Big Betsy straightened up. “Aw shit! Don’t tell me you’re one a them goddamn cunts from the goddamn vice squad! Well you listen here, you honky-rented asshole, if you think you gonna be haulin’ Betsy off to the pokey you got another think comin’, ’cause I ain’t goin’ nowhere, an’ it’s gonna take a damn sight more than a skinny little shit like you to move me. Now you wanna try an’ haul me in, you go right ahead.” Big Betsy glared at the weird John for a minute, then climbed indignantly off the stool, gathered up her purse.
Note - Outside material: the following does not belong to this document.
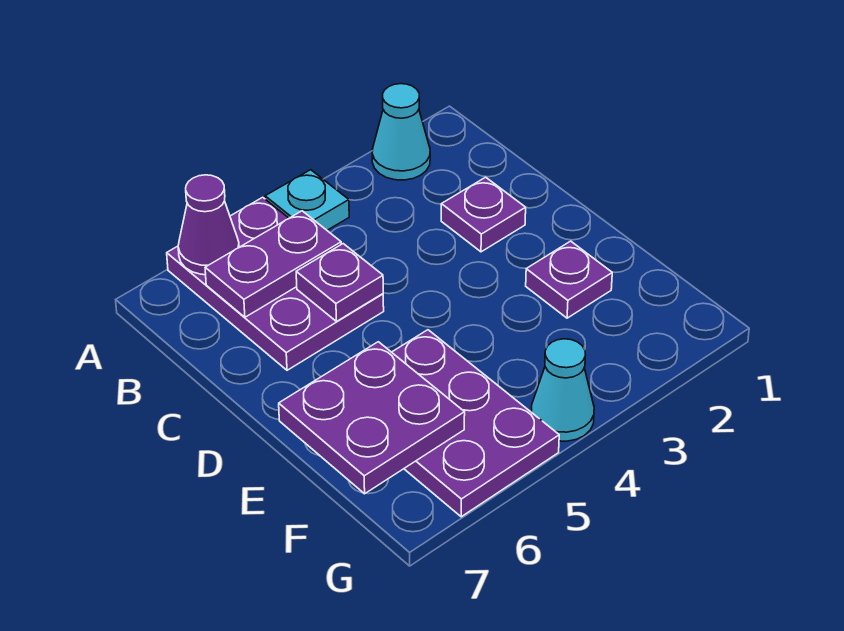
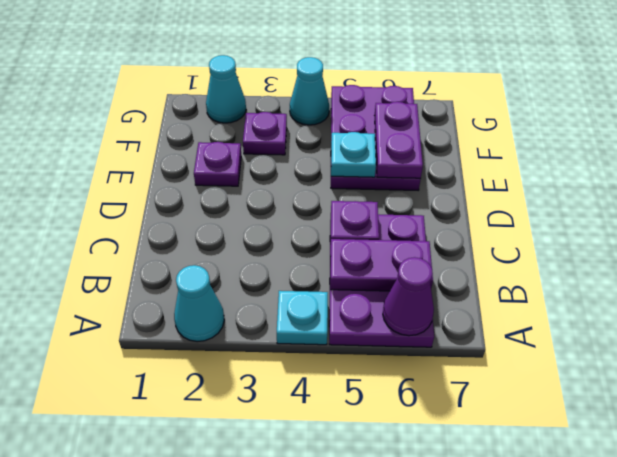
purple 1x1 plate [441,177,526,252] -> purple 1x1 plate moved to [243,112,287,155]
none -> cyan 1x1 plate [331,132,376,177]
purple 2x2 plate [279,342,465,494] -> purple 1x2 plate [375,102,423,178]
none -> cyan 1x1 cone [206,55,246,123]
“Huh?” said the weird John.
“You heard me,” snapped Big Betsy. She shot him a final glare and waddled away, muttering dire threats and swearing to drink skim milk until her welfare check came through.
B
ROTHER FLETCHER SAT BY
the window in his lumpy overstuffed chair, letting the golden morning sunlight warm his throbbing head, holding his Bible in his hands. He was not reading—but it gave him comfort to hold it. The morning air belched over him, already hot and sticky and charged with exhaust fumes. At his elbow was a glass of iced tea, lemoned and sugared, all but stirred by Mrs. Fletcher, who, guessing Brother Fletcher’s mood (if not his condition), had withdrawn, leaving him to his meditations.
Brother Fletcher wished that she had stayed.
He opened the Bible, his hands moving absently over the thin rice-paper pages that rustled softly in the breeze. His eyes picked out a word here and there, and from the glimpses of words whole verses took shape in his mind. But the verses did not blossom, as they usually did, into larger and grander understanding; something cackling in his mind made the verses sound irrelevant.